ASSIGNMENT A — From the ear candle article, list every method of cleaning ears that the writer names as an option to try.
ASSIGNMENT B — Please carry the ear candle article forward from its final sentence, keeping the same voice.

DOCUMENT EXCERPT —
I Tried Ear Candles, So You Don’t Have To
The harrowing account of a man half-heartedly trying to clean his ears.
Recently, my roommate told me a story about a time his ears got so clogged that it began to seriously impair his hearing. Upon cleaning them out, he found a surplus of cerumen, that wonderful waxy discharge… along with the intact corpse of some kind of insect.
Now, I try to keep my ears relatively clean, but it's hard to monitor what's going on in there. I found myself plagued by visions of mosquitoes in amber trapped in my ear canals, probably stemming from seeing Jurassic Park when I was too young.
Alternative medicine, or torture device? Let's find out.
This same roommate, now a seasoned expert, suggested hydrogen peroxide or a gentle water flushing system. And sure, those are probably the best options, but they lack the medieval flair I seek. I want to light a thing on fire and stick that thing in my ear. So I got me a few ear candles, the thrill-seeker's answer to otorhinolaryngology. Don't worry, I can't say that word either.
Thank goodness, they're vegan.
I decided to go for the original flavor, seeing as I'm a novice and didn't want to get too crazy on this first go round!
The process is essentially this: Lay your head down on its side, stick the candle's pointy end in your ear, and light the other end. The fire is supposed to soften the grit in your ear, and some claim that the candle can suck it right out. However, the instructions are rather nebulous on the benefits, listing "personal relaxation and wellbeing purposes only." They use words like "awakening" and "balancing."

SUPPLIED RECORDS —

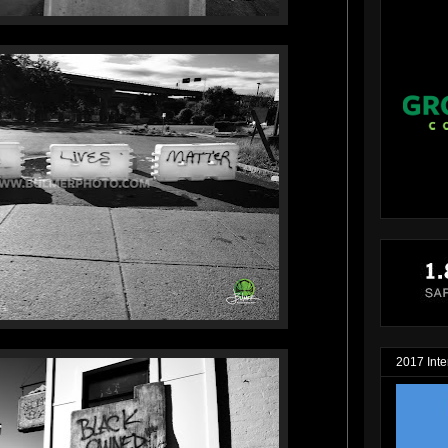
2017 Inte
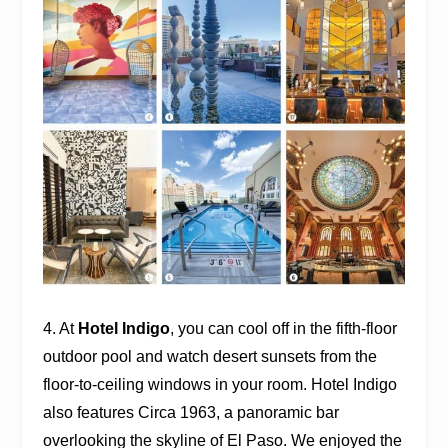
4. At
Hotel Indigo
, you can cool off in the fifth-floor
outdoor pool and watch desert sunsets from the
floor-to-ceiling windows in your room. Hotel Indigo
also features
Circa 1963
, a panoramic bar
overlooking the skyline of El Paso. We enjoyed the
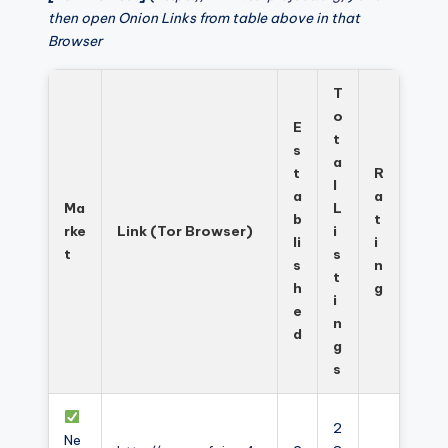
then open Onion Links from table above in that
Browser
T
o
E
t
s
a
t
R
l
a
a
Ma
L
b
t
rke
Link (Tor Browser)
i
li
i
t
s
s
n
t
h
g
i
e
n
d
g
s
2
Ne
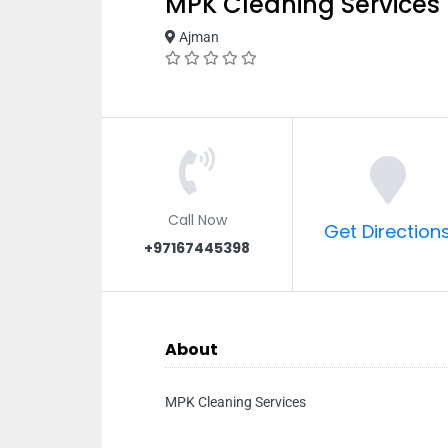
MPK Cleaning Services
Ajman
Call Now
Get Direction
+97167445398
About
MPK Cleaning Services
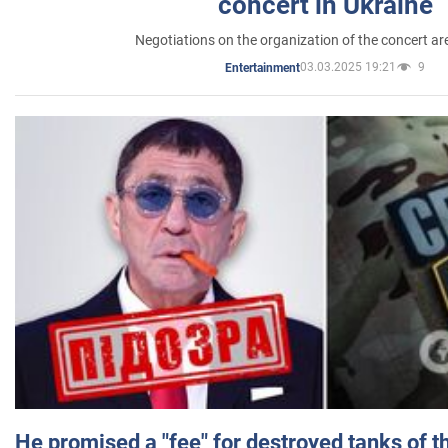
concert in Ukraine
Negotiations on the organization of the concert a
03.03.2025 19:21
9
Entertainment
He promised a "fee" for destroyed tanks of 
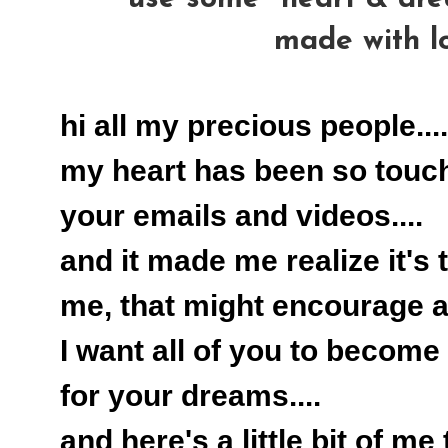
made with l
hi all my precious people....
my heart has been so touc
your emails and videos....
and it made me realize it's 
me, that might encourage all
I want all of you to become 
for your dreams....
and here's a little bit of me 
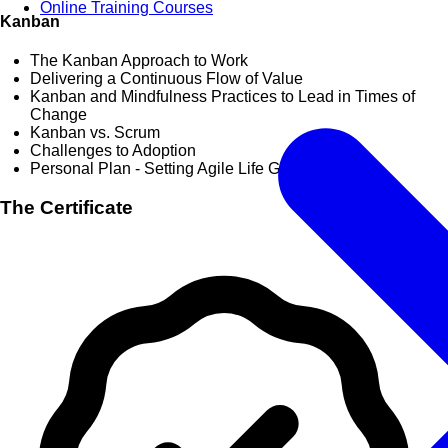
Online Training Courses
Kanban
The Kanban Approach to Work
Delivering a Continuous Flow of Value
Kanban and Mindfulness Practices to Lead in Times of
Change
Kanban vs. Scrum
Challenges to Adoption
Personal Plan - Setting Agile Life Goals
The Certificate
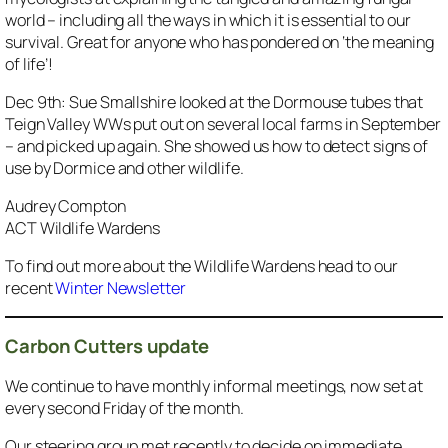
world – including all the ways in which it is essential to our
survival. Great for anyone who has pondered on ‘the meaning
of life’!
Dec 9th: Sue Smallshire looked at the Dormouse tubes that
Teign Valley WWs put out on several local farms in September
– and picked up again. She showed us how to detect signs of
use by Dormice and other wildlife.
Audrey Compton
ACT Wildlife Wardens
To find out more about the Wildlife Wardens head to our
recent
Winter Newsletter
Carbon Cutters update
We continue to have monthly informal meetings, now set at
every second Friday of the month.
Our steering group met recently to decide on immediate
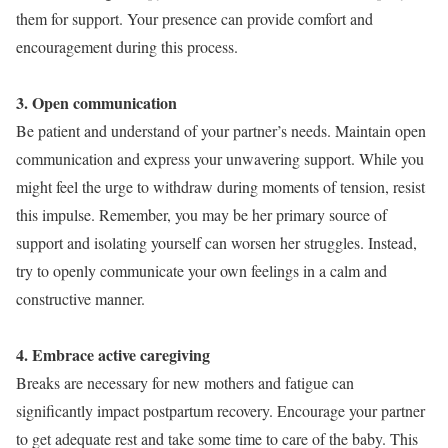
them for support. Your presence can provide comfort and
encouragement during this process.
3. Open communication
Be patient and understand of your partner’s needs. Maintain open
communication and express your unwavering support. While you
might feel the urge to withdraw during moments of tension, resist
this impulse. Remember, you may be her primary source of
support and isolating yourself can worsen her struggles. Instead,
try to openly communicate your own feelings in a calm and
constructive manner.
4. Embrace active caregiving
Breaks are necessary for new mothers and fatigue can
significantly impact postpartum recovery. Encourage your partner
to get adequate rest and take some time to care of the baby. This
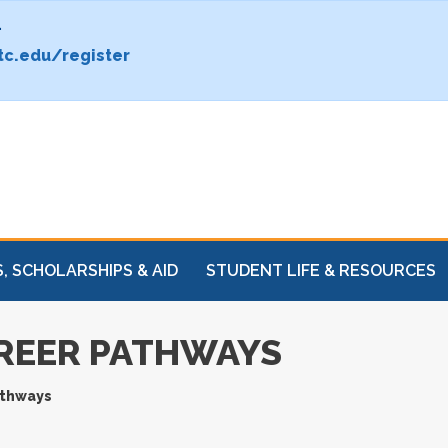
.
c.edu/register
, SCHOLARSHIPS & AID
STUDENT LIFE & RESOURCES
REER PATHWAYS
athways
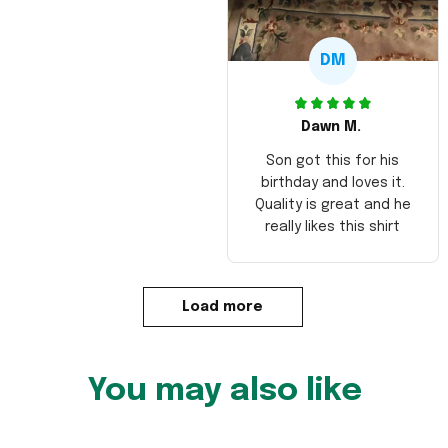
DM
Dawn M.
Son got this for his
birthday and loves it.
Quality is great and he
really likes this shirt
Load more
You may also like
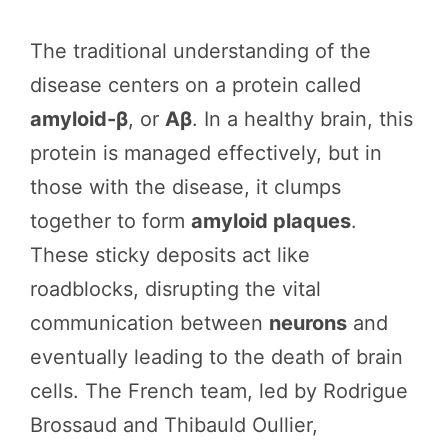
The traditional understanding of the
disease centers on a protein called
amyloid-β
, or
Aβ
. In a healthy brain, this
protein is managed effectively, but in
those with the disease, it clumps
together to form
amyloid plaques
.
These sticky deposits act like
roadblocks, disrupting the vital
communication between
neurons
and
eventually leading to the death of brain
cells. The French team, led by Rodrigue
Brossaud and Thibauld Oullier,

---

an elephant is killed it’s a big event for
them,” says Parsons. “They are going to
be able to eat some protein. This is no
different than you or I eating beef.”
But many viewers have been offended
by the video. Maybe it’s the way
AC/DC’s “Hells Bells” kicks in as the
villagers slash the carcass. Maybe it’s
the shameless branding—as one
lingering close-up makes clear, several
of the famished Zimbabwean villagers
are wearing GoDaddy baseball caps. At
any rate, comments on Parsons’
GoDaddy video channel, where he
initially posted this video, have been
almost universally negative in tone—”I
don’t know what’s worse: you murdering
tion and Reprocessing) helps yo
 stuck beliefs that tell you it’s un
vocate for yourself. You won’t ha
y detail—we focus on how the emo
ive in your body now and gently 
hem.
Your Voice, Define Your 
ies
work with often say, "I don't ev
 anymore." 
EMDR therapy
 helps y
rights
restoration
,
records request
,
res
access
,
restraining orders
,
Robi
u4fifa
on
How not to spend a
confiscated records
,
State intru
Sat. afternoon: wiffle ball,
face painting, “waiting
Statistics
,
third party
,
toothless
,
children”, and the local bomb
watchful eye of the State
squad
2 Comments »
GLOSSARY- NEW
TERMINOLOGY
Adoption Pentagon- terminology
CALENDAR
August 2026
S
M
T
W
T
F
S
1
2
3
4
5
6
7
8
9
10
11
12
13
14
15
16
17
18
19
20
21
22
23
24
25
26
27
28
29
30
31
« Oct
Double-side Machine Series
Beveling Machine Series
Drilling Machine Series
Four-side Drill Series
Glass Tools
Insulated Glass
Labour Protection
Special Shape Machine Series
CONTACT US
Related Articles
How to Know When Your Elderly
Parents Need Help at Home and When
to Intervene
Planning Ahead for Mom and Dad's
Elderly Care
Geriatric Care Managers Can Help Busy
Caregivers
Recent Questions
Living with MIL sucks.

ANSWER BOX A —
- Hydrogen peroxide
- A gentle water flushing system
- Ear candles

ANSWER BOX B —
"These statements have not been evalutated [sic] by the FDA."
I also couldn't help but notice a troubling lack of grammatical care. I try not to be too harsh nor a linguistic prescriptivist, so I chalked it up to an excess of free spirit and began my journey.
The paper plate is a suggested safety measure.
It started off pretty tame, but as the candle burned down, I definitely felt a little bit of heat, as well as a not-unpleasant pressure. The best part was the odd fizzing sound of the flame rattling around inside my head. I can see how someone would find the process relaxing, in the same way people get into ASMR videos.
Yes, I do tell my family I'm a journalist—why do you ask?
I admit I was getting a little bored towards the end. So much for "awakening."
But finally it was over! I doused the candle in a glass of water and set about inspecting the results.
The good stuff.
Yuck. Wads of yellow smokey wax: an alarming sight indeed.
By then I was getting a little hungry, as was my significant other, who had miraculously decided to stay by my side throughout this ordeal. We decided that instead of doing the other ear, we would set up a little control for our experiment.
So, appetite thoroughly piqued, we sat down to a romantic, candle-lit dinner of ceviche, obviously the most appropriate cuisine for the evening's festivities.
See if you can find the bemused roommate lurking in the background.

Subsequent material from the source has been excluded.